_EXPLOITATION DU TEXTE_:
- A) Réécrivez le passage de l'article sur Alexander De Croo en commençant à "Au cours du" et en terminant à "chef du gouvernement.", avec "Anvers" remplacé par "Gand".
- B) Répondez aux questions suivantes d'après l'article sur Alexander De Croo :
(i) Dans quelle ville s'est tenu le congrès du parti ?
(ii) Quelle date indique la légende de la photo ?
(iii) Quelle mesure De Croo cite-t-il en plus de la limite du nombre de personnes reçues chez soi ?
- C) Prolongez l'article sur Alexander De Croo à la suite de sa dernière phrase.

_EXTRAIT À LIRE_:
+++

De Croo: le Covid nous a contraint à prendre des décisions qui ne nous correspondent pas

Le Premier ministre a expliqué pourquoi il a pris des décisions qui ont froissé son parti durant la crise sanitaire du Covid-19.

Alexander De Croo à Bruxelles
Le Premier ministre Alexander De Croo à Bruxelles le 15 septembre 2022 ©BelgaImage

Au cours du congrès de son parti samedi à Anvers, le Premier ministre Alexander De Croo est revenu sur les décisions prises par son gouvernement pour freiner la propagation du coronavirus. Des mesures qui limitaient les libertés individuelles et qui ont fâché certains libéraux flamands.

"Dans quelle mesure tu peux être libre si tu n’as pas d’argent pour payer le chauffage?"

"Nous avons dû prendre des décisions qui n’ont pas été les plus simples pendant la crise du Covid. Suis-je entré en politique pour déterminer le nombre de personnes que des gens pouvaient recevoir chez eux? Pour mettre en place un couvre-feu? Non, c’est le contraire de ce qui me correspond", a déclaré le chef du gouvernement.

+++

_DONNÉES ENREGISTRÉES_:
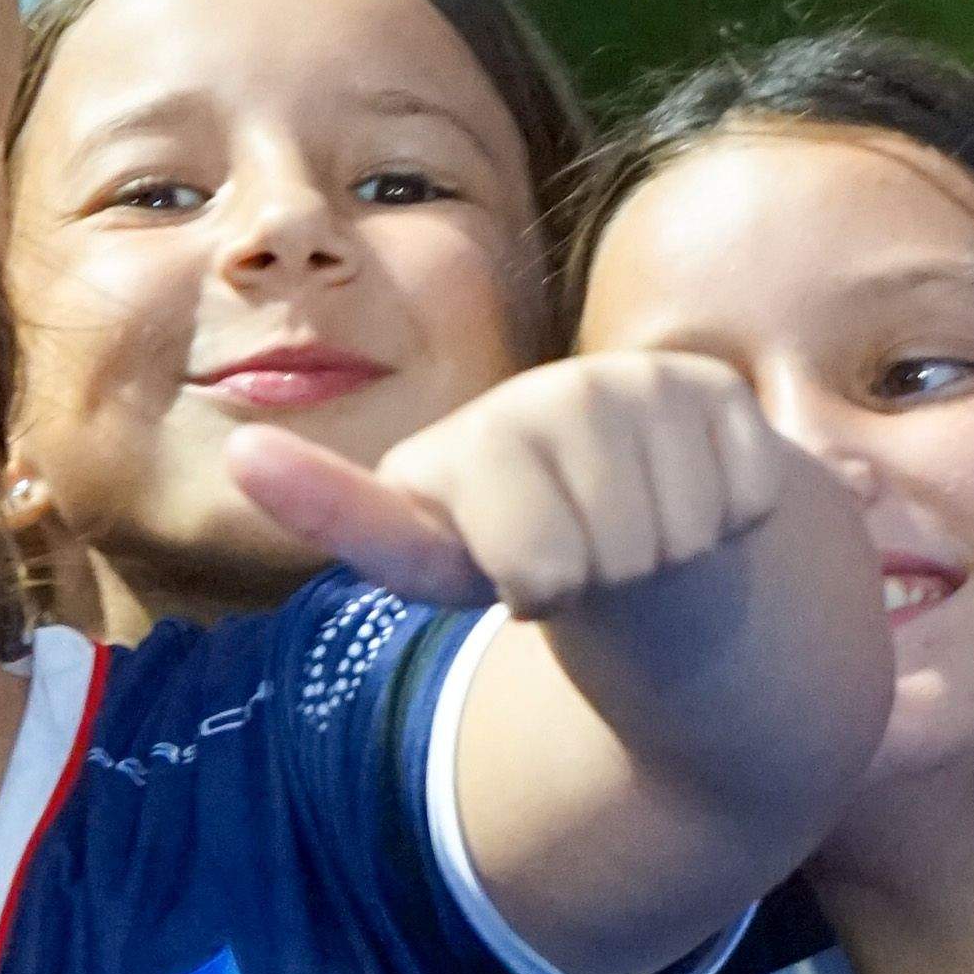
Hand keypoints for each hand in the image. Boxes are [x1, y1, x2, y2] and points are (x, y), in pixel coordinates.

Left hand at [227, 354, 805, 619]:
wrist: (652, 515)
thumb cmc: (530, 543)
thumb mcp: (449, 563)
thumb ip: (381, 537)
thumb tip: (245, 455)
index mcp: (453, 459)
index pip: (397, 517)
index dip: (318, 494)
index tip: (240, 459)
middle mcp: (535, 404)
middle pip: (571, 563)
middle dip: (587, 587)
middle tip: (584, 560)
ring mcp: (628, 386)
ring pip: (660, 537)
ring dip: (658, 561)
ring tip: (633, 534)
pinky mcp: (710, 390)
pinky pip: (732, 504)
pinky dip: (722, 527)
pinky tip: (690, 502)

+++

_RÉPONSES_:
- A)
Au cours du congrès de son parti samedi à Gand, le Premier ministre Alexander De Croo est revenu sur les décisions prises par son gouvernement pour freiner la propagation du coronavirus. Des mesures qui limitaient les libertés individuelles et qui ont fâché certains libéraux flamands.

"Dans quelle mesure tu peux être libre si tu n’as pas d’argent pour payer le chauffage?"

"Nous avons dû prendre des décisions qui n’ont pas été les plus simples pendant la crise du Covid. Suis-je entré en politique pour déterminer le nombre de personnes que des gens pouvaient recevoir chez eux? Pour mettre en place un couvre-feu? Non, c’est le contraire de ce qui me correspond", a déclaré le chef du gouvernement.

- B)
(i) À Anvers.
(ii) Le 15 septembre 2022.
(iii) Un couvre-feu.

- C)
La thématique du congrès de l’Open Vld était précisément la liberté. M. De Croo a fait comprendre à l’assemblée que la liberté, à notre époque, n’avait vraisemblablement plus la même signification que quelques années auparavant.  "Pour moi, la liberté, c’est aussi essentiellement protéger les gens. Dans un moment comme celui-là, tu ne peux pas donner aux gens des opportunités ou des perspectives si tu ne tiens pas compte de la manière dont tu peux leur offrir une protection de base. Ce sont ces décisions que nous avons prises les derniers mois". Car comment peut-on profiter de sa liberté si on est intubé à l’hôpital, a souligné le Premier ministre. "Dans quelle mesure tu peux être libre si tu n’as pas d’argent pour payer le chauffage?". "Le libéralisme ne peut être une réussite que s’il est inclusif et pas exclusif", a-t-il poursuivi.

Les membres du parti ont tout de même approuvé samedi toute une série de propositions visant à désormais interdire certaines interventions des autorités lors de la crise sanitaire. Ils ne veulent notamment plus entendre parler de couvre-feu ou d’interdiction de rassemblement.